A Model for Prayer
April Dixon | August 21, 2019
“May your eyes be open toward this temple night and day, this place of which you said, ‘My Name shall be there,’ so that you will hear the prayer your servant prays toward this place.” — 1 Kings 8:29
Prayer in Judaism is defined as “the work of the heart,” which profoundly changes the nature of prayer from one of entreating God to an act that transforms who we are – not what God does. Our devotions are focused on different facets of prayer and what lessons we can learn about the power of our prayers.
At the dedication of the First Temple in Jerusalem, King Solomon offered a beautiful prayer and work of the heart that transformed the power of our prayers.

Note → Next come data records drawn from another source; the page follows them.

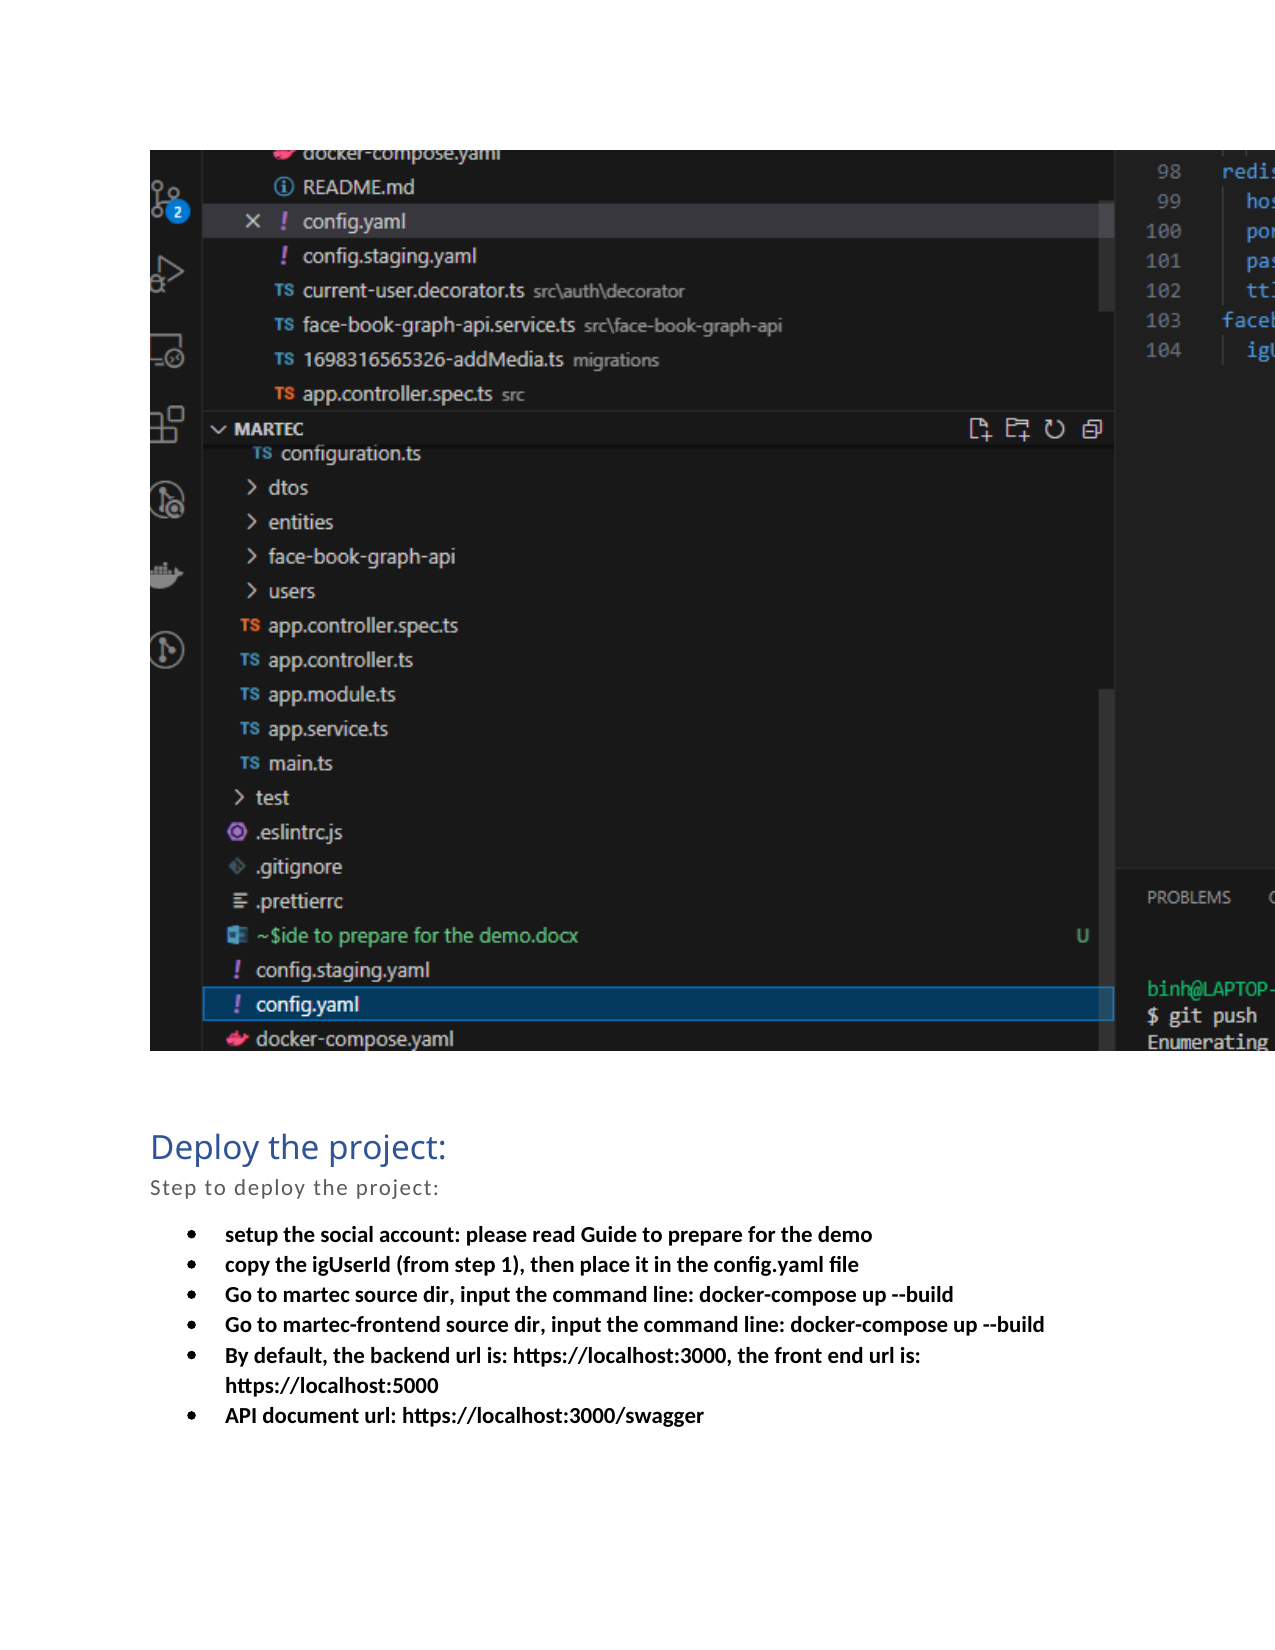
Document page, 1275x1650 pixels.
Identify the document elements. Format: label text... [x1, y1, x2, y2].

list Go to martec-frontend source dir, input the command line: docker-compose up --build [187, 1311, 1125, 1339]
list setup the social account: please read Guide to prepare for the demo [187, 1220, 1125, 1248]
picture [150, 150, 1275, 1051]
list API document url: https://localhost:3000/swagger [187, 1401, 1125, 1429]
subtitle Deploy the project: [150, 1124, 1125, 1169]
list copy the igUserId (from step 1), then place it in the config.yaml file [187, 1250, 1125, 1278]
subtitle Step to deploy the project: [150, 1173, 1125, 1201]
list Go to martec source dir, input the command line: docker-compose up --build [187, 1280, 1125, 1308]
list By default, the backend url is: https://localhost:3000, the front end url is: https://localhost:5000 [187, 1341, 1125, 1399]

In 1 Kings, chapter 8, verse 27, Solomon began: “But will God really dwell on earth? The heavens, even the highest heaven, cannot contain you. How much less this temple I have built!” Solomon recognized that God cannot be confined to a single structure; He is everywhere. So what would be the purpose of the Temple?
Solomon prayed that God would make Himself more present in the Temple than in any other place, and that He would listen more attentively to all who prayed there. This simple but heartfelt request is what has given rise to our houses of worship today — sacred places where people of faith can come together in corporate prayer.

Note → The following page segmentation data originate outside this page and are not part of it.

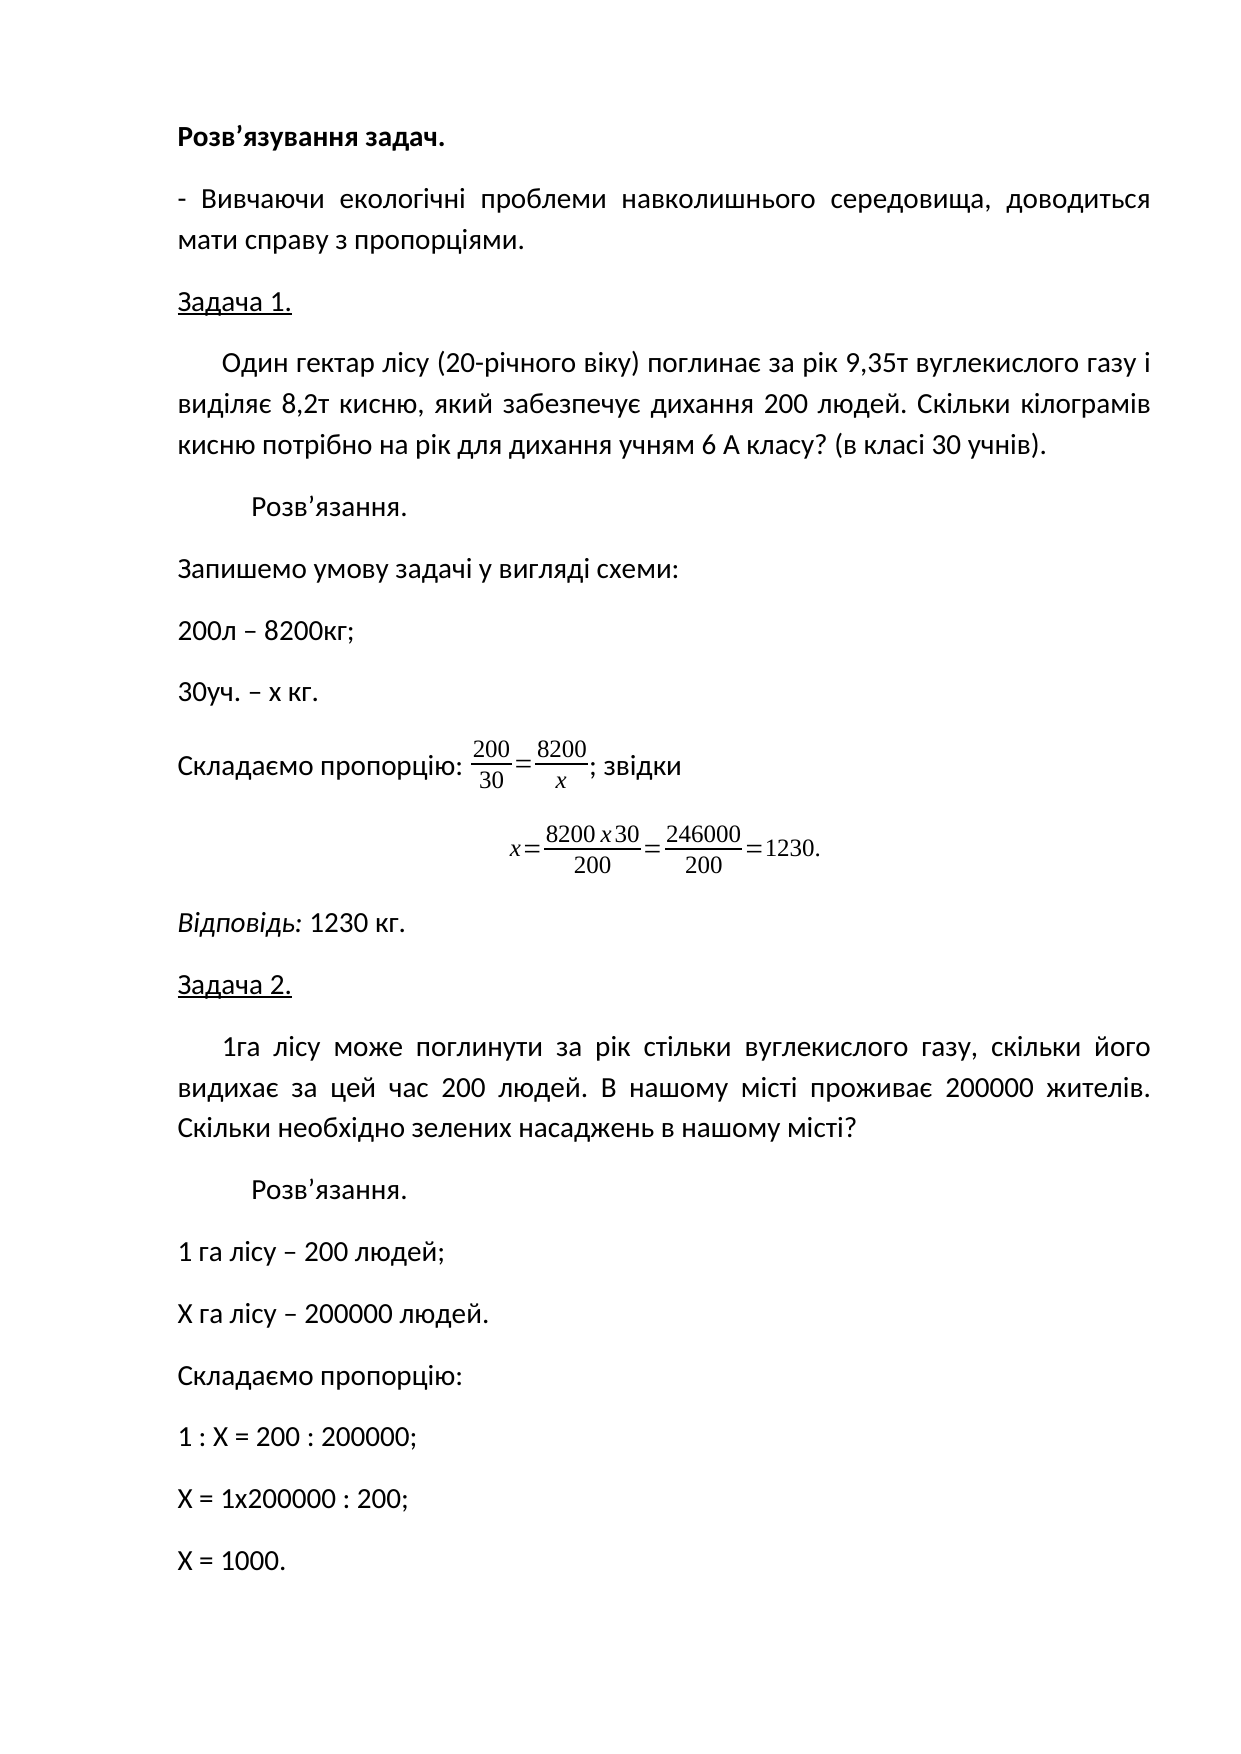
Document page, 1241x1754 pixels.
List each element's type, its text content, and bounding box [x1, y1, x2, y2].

text 200л – 8200кг; [177, 612, 1152, 647]
text Задача 2. [177, 966, 1152, 1002]
text Запишемо умову задачі у вигляді схеми: [177, 550, 1152, 585]
text 1 : Х = 200 : 200000; [177, 1418, 1152, 1454]
text Один гектар лісу (20-річного віку) поглинає за рік 9,35т вуглекислого газу і виділяє 8,2т кисню, який забезпечує дихання 200 людей. Скільки кілограмів кисню потрібно на рік для дихання учням 6 А класу? (в класі 30 учнів). [177, 344, 1152, 462]
text 1га лісу може поглинути за рік стільки вуглекислого газу, скільки його видихає за цей час 200 людей. В нашому місті проживає 200000 жителів. Скільки необхідно зелених насаджень в нашому місті? [177, 1028, 1152, 1145]
text Задача 1. [177, 283, 1152, 318]
text Розв’язання. [177, 1171, 1152, 1207]
text Складаємо пропорцію: [177, 1357, 1152, 1392]
text 30уч. – х кг. [177, 673, 1152, 709]
text - Вивчаючи екологічні проблеми навколишнього середовища, доводиться мати справу з пропорціями. [177, 180, 1152, 256]
text Х га лісу – 200000 людей. [177, 1295, 1152, 1331]
text Х = 1х200000 : 200; [177, 1480, 1152, 1516]
text 1 га лісу – 200 людей; [177, 1233, 1152, 1269]
text Складаємо пропорцію: ; звідки [177, 735, 1152, 794]
text Розв’язування задач. [177, 118, 1152, 154]
text Відповідь: 1230 кг. [177, 904, 1152, 940]
text Х = 1000. [177, 1542, 1152, 1578]
text Розв’язання. [177, 488, 1152, 524]
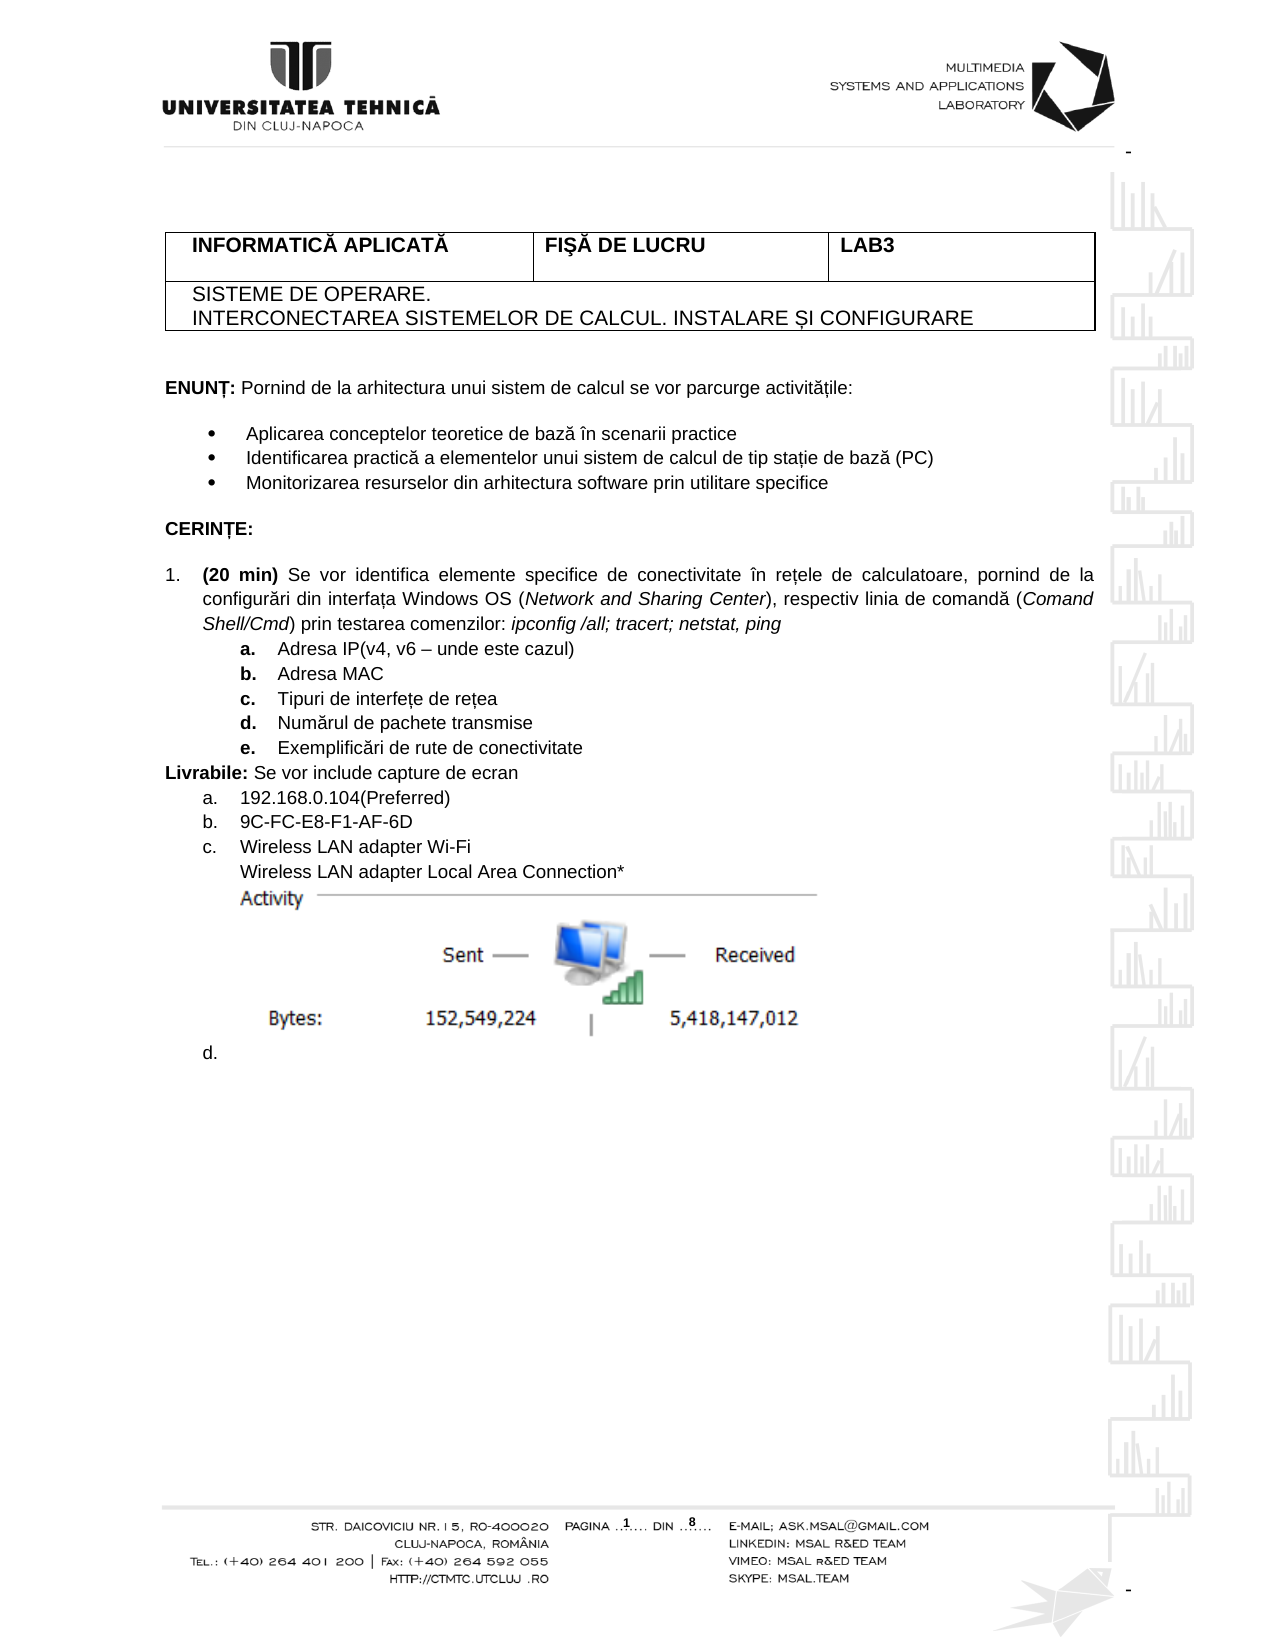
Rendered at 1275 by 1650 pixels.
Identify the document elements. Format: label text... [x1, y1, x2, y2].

Once the Temple was destroyed, the Jewish sages declared that houses of worship, or synagogues, would take its place. Because of Solomon’s prayer said thousands of years ago, we can be assured that if we go to a house of God, He will be more present there just as He was at the Temple. While some people don’t see the need to go to a synagogue or church, here is the biblical basis for why we should.
Solomon also gives us another treasure in his dedication prayer. This lengthy supplication contains the main elements for an ideal model for all prayer —that God be present in our lives; that we have a desire to do His will in everything; that we have the ability to obey His commands; that we receive help with our daily needs; and finally, that God’s kingdom will spread throughout the world. (Read 1 Kings 8:56–61.)
Solomon’s prayer is an example of liturgy that has informed and shaped many of our corporate prayers today. While worshipers often feel that liturgy is unnecessary, one need only to study Solomon’s prayer to see how the words of someone greater than ourselves can give us the tools we need to pray our most powerful prayers.
When Solomon dedicated the Temple, he initiated much more than an era that would last only 400 years. He gave us the very foundations for our sacred sanctuaries and our liturgy that have enriched our faith and served to keep us connected not only to the Master of the Universe, but to each other.